«Je serai bien, mais je serai loin» [PHOTOS + VIDÉO]

Des réfugiés quittent le poste frontalier de Siret en autobus.

POSTE FRONTALIER DE SIRET – On a vu la frontière de Siret en images. Plusieurs fois. On pense être préparés à ce qu’on va vivre aujourd’hui. La vérité, c’est qu’on ne l’est jamais tout à fait.


Parce que l’ampleur du drame humain qui se joue depuis trois semaines nous rattrape. À chaque conversation, chaque regard échangé, chaque image qui s’imprime sur notre rétine, on mesure l’immensité de la tragédie.  

Le soleil a beau briller aujourd'hui, chaque personne transporte avec elle l’étendue de sa perte et de sa peine. Ça donne le vertige quand on pense que jusqu’ici, elles sont plus de trois millions à avoir quitté l’Ukraine. Si la Pologne est depuis le début du conflit la principale destination des réfugiés, c’est la Roumanie qui est la deuxième porte d’entrée. Situé tout près de Suceava, Siret est le point de passage le plus important du pays.

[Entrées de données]

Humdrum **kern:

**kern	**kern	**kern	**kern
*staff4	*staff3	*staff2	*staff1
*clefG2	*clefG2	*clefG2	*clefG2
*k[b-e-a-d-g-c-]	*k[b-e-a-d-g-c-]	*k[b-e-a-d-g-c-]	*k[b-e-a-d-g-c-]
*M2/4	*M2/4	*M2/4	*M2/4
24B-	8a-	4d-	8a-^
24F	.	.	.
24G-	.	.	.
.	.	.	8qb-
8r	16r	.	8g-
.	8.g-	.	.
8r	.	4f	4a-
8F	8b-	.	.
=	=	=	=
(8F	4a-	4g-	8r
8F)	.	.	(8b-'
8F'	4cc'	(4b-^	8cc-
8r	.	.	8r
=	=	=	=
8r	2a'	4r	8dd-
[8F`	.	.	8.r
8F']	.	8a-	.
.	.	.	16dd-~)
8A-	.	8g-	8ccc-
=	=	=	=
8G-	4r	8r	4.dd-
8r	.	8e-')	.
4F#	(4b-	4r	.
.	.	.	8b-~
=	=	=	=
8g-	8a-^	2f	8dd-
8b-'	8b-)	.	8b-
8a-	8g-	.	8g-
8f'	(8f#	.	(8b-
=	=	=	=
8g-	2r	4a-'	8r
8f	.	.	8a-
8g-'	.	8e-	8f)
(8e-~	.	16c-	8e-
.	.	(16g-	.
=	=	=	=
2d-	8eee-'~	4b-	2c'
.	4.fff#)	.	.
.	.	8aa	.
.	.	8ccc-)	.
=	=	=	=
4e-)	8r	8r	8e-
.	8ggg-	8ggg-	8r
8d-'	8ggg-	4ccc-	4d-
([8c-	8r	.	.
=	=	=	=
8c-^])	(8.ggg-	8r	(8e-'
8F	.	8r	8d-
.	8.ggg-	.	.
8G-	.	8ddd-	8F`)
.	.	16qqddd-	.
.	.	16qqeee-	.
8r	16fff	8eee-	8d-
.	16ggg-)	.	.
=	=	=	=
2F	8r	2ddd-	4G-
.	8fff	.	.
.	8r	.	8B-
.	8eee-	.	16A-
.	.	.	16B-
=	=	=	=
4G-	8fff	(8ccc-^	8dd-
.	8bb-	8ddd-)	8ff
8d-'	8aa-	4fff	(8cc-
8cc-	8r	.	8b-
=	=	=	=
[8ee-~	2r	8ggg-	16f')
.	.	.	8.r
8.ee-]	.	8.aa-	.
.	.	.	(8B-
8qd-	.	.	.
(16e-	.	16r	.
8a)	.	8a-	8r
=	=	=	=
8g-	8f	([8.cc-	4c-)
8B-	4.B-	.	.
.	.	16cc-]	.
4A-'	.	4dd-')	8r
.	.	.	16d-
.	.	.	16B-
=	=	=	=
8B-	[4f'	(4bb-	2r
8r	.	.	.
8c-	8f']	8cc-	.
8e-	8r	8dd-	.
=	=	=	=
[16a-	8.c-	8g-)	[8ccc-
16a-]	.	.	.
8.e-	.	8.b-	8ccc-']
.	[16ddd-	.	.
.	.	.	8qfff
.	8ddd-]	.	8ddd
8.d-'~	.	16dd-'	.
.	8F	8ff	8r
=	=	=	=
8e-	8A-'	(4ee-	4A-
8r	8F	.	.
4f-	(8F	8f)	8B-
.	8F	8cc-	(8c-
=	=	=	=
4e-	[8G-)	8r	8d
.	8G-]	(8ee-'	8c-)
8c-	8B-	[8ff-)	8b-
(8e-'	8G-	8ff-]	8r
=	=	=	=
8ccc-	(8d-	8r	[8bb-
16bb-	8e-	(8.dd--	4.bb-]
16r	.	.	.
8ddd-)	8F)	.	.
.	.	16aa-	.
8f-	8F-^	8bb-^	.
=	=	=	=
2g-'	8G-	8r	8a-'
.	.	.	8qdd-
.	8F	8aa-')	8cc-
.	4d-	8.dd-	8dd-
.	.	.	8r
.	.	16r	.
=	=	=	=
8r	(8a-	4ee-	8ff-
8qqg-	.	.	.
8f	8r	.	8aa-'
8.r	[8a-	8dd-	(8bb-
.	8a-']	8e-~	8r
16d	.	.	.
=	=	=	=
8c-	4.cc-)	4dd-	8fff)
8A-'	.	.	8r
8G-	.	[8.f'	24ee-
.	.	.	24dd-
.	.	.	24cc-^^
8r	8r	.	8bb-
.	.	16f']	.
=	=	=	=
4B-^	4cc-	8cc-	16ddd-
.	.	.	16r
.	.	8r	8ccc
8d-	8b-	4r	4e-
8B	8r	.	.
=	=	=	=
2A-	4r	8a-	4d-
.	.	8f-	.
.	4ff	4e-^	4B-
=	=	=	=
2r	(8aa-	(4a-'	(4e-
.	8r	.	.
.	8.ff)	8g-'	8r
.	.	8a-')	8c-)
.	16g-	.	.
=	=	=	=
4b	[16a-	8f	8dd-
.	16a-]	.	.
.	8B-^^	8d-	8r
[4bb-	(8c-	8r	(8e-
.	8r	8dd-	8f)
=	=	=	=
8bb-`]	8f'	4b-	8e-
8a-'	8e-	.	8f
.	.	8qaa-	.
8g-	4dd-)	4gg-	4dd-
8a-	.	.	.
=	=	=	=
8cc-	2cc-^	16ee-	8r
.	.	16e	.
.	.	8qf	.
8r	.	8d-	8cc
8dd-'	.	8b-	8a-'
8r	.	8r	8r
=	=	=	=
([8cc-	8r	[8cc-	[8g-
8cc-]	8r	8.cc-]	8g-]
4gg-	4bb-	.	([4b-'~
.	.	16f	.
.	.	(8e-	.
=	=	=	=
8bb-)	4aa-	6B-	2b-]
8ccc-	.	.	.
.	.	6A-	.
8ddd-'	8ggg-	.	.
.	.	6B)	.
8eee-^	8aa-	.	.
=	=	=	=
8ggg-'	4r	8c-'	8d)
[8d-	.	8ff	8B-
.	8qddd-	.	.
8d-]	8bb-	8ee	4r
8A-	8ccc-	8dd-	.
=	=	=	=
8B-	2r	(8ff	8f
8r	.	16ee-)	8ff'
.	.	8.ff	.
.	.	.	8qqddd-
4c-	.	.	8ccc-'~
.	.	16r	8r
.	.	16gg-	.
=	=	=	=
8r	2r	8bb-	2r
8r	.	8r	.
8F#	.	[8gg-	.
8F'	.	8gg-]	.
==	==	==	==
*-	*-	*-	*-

## Consigne donnée A
Selon le texte fourni sur la frontière de Siret, quel pays est la deuxième porte d'entrée des réfugiés ?
## Consigne donnée B
Écrivez la suite du texte sur la frontière de Siret, après sa dernière phrase.
Ces entrées de données viennent d'une autre source.

## Réponse rédigée A
La Roumanie.

## Réponse rédigée B
La bordure de la route y a été aménagée comme un circuit. Hors contexte, on pourrait presque se croire dans un festival de village, avec des food trucks, des tentes, des kiosques, un comptoir de gyros, de la soupe chaude, du pain, des douceurs. Sauf qu’il y a sur les visages une gravité qui freine toute méprise.

Les bénévoles sont nombreux pour accueillir les réfugiés.

Au-dessus de nos têtes, un nuage de corbeaux voile le ciel. Comme pour nous dire que ceux qui sont ici n’ont rien choisi. Personne n’a le cœur à la fête. Mais à la solidarité, oui. Les bénévoles sont nombreux pour accueillir les réfugiés. Le nombre de volontaires n’a pas diminué, même si l’afflux de réfugiés est un peu moins important ces derniers jours, nous confie le photographe Sorin Onisor, qui immortalise en images ce qui se passe au poste frontalier depuis le jour un.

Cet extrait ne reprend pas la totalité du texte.